Detrás de la Lonja, antigua sede de los cambistas, a orillas del Mediterráneo, allí por el 1450, los elegantes adinerados señores construyeron sus mansiones, edificios de tres plantas con portales árabes y patios espaciosos para los carruajes y las caballerías.
Todo era campo en aquel tiempo a pesar de estar cerca del Baluarte, que era una fortificación destinada a la observación y castigo de los piratas procedentes de Argel.
Entre caserón y caserón, quedaron espacios que poco a poco fueron rellenándose con casas de otro porte, casas de pescadores y comerciantes.
La casa que los dioses me han asignado a mi llegada de la placida Costa Rica, perteneció a esa primera clase, casa de señores, que no he entrado a investigar en los archivos eclesiásticos por mi poco interés.
Los restauradores actuales tuvieron el buen gusto de respetar los arcos en la cochera, o los de las fachadas. Así que por la mañana al levantarme acaricio la piedra de mares, corroída por el tiempo, de ese color ámbar que se asemeja a oro en polvo, y que tantas historias, como los espejos antiguos, deben conservar.

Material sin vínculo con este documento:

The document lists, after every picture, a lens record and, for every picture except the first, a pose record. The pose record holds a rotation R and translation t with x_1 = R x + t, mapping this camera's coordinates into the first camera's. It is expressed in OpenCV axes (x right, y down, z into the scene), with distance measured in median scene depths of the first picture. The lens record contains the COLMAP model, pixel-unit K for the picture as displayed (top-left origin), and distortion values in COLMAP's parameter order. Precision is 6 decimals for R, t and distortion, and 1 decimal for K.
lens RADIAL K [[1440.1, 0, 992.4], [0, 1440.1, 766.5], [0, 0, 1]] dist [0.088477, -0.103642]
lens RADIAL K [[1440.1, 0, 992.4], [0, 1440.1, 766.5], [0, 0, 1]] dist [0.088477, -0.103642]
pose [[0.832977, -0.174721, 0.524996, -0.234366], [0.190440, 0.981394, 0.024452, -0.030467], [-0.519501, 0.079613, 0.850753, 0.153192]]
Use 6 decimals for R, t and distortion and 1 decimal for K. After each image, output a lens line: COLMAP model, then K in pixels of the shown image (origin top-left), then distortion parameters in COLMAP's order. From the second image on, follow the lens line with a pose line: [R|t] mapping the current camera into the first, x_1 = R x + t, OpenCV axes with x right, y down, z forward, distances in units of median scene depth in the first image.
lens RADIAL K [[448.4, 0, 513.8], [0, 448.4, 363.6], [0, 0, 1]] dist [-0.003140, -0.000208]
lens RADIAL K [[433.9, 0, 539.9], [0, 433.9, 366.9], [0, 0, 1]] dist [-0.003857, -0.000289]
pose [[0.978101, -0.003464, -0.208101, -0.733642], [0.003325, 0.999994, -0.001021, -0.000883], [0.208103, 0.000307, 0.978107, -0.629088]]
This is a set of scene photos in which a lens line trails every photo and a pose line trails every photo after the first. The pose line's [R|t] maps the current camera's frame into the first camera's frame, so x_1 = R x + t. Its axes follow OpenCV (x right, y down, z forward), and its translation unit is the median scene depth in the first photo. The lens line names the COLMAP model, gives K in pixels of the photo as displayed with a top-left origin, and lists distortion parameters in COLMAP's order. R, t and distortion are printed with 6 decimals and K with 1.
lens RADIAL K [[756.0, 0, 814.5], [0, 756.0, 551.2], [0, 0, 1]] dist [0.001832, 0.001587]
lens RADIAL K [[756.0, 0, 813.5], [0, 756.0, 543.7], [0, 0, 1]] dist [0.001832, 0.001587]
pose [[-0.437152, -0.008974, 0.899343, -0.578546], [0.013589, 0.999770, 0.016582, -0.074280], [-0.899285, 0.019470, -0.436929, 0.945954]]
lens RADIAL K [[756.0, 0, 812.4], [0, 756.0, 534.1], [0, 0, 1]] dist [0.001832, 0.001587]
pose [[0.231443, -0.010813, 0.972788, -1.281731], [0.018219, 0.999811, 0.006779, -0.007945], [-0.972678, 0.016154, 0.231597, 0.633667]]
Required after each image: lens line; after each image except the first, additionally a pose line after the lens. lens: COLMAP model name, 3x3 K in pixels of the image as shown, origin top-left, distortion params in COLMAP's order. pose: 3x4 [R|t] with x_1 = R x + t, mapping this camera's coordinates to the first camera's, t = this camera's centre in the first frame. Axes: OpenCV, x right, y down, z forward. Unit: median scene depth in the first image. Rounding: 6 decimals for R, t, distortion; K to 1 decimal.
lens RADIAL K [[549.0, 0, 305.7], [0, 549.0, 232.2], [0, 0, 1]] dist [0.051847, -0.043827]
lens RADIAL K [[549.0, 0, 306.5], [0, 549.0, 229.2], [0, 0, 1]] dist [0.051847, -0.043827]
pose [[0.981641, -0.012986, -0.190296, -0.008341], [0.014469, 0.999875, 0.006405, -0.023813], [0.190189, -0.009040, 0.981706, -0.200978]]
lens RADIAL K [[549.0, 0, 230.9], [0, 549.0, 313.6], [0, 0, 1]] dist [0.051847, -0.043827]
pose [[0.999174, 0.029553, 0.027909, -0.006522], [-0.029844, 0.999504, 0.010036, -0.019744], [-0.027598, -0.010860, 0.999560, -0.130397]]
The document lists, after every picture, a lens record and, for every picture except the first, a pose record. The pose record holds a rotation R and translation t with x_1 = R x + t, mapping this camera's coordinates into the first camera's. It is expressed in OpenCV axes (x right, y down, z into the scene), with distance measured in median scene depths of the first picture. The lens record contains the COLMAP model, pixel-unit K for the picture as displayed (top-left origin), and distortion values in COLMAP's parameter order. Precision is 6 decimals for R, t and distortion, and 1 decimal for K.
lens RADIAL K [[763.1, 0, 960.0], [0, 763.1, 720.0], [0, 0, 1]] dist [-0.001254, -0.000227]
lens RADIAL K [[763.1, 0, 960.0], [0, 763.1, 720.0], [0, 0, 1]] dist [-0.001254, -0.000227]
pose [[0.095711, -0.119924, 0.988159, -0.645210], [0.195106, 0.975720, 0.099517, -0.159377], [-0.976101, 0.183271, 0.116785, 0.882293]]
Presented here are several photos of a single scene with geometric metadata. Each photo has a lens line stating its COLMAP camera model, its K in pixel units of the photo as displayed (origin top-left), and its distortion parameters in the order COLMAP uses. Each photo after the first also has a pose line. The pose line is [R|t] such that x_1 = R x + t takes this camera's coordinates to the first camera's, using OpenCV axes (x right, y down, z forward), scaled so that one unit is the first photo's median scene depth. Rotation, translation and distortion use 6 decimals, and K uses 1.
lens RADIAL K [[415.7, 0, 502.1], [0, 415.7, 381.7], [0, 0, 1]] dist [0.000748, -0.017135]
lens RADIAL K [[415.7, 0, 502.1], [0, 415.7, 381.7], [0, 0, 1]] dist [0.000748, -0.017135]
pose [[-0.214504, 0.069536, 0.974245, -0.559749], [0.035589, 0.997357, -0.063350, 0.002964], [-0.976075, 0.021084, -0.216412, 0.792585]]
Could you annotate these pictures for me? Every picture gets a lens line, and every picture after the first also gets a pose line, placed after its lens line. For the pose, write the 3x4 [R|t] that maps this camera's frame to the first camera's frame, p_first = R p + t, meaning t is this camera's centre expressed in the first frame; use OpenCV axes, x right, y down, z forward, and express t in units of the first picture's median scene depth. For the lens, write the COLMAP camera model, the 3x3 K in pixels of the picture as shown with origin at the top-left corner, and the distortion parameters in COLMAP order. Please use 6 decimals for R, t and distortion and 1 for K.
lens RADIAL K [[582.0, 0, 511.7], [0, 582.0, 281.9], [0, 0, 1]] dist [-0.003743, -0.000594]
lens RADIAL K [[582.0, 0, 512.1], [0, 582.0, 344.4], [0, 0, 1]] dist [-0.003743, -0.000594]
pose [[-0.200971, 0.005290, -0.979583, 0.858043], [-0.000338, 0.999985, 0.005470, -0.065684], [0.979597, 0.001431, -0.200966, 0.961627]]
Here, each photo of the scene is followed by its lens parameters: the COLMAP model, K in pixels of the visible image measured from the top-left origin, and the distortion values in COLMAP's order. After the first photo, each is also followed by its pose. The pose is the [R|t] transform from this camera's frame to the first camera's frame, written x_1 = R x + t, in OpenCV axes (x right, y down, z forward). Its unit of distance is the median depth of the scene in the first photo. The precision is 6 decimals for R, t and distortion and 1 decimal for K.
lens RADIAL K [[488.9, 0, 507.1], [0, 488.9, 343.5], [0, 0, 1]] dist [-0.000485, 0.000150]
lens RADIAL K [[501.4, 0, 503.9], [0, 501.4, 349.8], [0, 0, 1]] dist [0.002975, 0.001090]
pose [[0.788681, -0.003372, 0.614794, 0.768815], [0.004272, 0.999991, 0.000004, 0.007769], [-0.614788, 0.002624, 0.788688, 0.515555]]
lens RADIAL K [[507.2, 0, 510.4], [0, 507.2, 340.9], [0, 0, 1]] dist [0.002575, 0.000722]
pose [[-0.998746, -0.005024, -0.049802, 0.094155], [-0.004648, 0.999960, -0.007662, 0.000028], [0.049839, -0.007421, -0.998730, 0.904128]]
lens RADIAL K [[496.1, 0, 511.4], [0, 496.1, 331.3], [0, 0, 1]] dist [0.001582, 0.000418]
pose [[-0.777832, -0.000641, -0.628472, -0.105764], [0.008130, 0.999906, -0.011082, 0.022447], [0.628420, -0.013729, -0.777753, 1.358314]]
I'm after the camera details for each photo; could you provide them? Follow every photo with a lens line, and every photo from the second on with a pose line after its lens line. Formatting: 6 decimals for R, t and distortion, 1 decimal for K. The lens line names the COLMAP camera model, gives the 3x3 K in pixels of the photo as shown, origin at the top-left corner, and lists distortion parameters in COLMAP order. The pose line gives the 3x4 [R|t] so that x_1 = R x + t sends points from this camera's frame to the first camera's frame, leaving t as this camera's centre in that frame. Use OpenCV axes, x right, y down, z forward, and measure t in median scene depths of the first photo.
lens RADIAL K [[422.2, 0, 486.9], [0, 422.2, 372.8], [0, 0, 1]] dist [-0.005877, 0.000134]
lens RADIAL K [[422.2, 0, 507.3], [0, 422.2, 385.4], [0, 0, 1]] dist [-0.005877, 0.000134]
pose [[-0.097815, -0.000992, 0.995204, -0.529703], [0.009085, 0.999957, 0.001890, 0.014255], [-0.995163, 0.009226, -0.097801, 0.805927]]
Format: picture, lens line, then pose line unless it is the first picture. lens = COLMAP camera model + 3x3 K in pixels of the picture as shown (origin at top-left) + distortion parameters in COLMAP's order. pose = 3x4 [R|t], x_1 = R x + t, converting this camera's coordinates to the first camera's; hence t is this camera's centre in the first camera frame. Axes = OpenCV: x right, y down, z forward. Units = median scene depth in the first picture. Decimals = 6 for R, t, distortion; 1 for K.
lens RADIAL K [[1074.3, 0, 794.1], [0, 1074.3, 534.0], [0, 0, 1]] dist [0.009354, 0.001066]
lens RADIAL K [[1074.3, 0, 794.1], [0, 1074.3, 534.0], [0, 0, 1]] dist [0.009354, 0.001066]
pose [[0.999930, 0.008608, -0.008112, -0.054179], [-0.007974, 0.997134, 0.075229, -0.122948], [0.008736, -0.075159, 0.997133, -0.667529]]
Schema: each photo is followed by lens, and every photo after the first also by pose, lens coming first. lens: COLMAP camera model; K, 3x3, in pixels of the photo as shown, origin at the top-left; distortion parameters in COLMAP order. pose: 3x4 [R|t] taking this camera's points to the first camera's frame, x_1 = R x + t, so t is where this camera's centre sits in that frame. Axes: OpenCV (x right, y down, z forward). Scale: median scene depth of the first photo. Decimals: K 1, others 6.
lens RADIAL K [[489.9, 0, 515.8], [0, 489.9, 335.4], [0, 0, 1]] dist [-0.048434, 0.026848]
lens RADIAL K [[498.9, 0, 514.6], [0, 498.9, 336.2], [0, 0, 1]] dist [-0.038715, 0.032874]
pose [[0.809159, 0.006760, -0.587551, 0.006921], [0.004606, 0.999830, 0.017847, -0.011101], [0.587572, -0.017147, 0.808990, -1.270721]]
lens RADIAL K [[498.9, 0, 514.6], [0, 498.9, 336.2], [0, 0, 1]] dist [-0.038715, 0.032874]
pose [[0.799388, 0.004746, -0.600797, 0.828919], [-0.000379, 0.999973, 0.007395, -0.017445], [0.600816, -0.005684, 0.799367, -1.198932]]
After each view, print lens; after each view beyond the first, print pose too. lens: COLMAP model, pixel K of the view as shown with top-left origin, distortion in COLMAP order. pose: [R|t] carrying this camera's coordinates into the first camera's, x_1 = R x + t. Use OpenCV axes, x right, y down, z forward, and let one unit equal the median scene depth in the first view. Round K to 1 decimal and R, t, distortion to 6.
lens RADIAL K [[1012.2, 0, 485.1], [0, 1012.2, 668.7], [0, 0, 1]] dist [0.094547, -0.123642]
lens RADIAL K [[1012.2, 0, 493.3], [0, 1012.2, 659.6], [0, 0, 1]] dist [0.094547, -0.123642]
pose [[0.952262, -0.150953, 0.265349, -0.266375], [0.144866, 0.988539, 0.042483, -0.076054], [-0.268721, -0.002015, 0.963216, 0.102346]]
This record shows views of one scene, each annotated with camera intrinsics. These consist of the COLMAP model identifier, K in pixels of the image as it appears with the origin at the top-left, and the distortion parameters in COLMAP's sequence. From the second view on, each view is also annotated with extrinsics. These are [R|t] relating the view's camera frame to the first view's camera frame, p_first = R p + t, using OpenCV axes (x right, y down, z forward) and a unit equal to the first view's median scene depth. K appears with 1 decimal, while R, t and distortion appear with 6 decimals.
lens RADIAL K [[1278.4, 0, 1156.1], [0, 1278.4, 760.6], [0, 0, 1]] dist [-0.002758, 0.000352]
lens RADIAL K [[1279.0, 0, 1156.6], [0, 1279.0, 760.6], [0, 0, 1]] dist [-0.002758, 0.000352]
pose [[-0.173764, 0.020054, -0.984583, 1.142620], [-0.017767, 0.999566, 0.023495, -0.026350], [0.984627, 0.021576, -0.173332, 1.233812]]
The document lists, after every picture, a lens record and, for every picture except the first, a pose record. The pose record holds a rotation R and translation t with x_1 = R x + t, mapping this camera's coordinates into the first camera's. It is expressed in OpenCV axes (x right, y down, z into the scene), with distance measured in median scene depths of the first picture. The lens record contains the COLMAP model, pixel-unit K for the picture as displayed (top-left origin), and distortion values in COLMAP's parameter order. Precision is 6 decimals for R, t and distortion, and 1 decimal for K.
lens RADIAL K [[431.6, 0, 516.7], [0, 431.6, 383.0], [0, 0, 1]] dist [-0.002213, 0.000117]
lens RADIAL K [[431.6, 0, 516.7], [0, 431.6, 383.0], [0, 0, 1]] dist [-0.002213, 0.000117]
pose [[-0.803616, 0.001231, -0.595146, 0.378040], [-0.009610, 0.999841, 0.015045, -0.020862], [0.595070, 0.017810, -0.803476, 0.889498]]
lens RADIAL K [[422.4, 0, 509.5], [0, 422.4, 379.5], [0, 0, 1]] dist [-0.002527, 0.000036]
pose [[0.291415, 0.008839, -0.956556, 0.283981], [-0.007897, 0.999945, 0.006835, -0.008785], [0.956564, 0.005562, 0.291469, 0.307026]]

Toco suavemente el portal de mi dormitorio, que da a un patio interior, lo acaricio como si se tratase del lomo de un caballo salpicado de crines doradas, y le hablo, le pregunto por su antiguo conocimiento; la casa está limpia de espíritus atrapados, pero sé que si continuo con esa práctica, como el que acaricia la barriga del Buda de la suerte, me contará cosas del pasado.
Unos metros más allá, en la misma calle, reposa cerrada y silenciosa la mansión que fue del pirata mallorquín que intentó desembarcar en Argel y al que Carlos III nombró Almirante, Antonio Barceló y Pont de la Terra, un tiparraco regordete al que las condecoraciones y blasones no le quitaron la cara de hombre de pueblo, de vendedor de cerdos. Y no es que tenga algo en contra de los vendedores de cerdos, a la fin nuestro ilustre March, contrabandista y pirata, artífice y mano conductora del desembarco en África del General Franco, empezó su hidalga historia como tal.
Y es que todo se pega —dime con quién andas y te diré quién eres, reza el refrán—, y de tanto pirata y berberisco los herederos de unas sociedades cultas como la árabe y judía, que habitaron en estos lares —los llegados una vez de la península, los que poblaron la tierra a las órdenes de los señores—, descubrieron que ser contrabandista o pirata daba mejores réditos que arar la tierra.
Y me alegra vivir y retornar a mi vida en el Mediterráneo, ese por el que han pasado tantas civilizaciones; a la fin es un gozo buscar, fijando nuestra vista atrás, quiénes somos y dónde podemos llegar.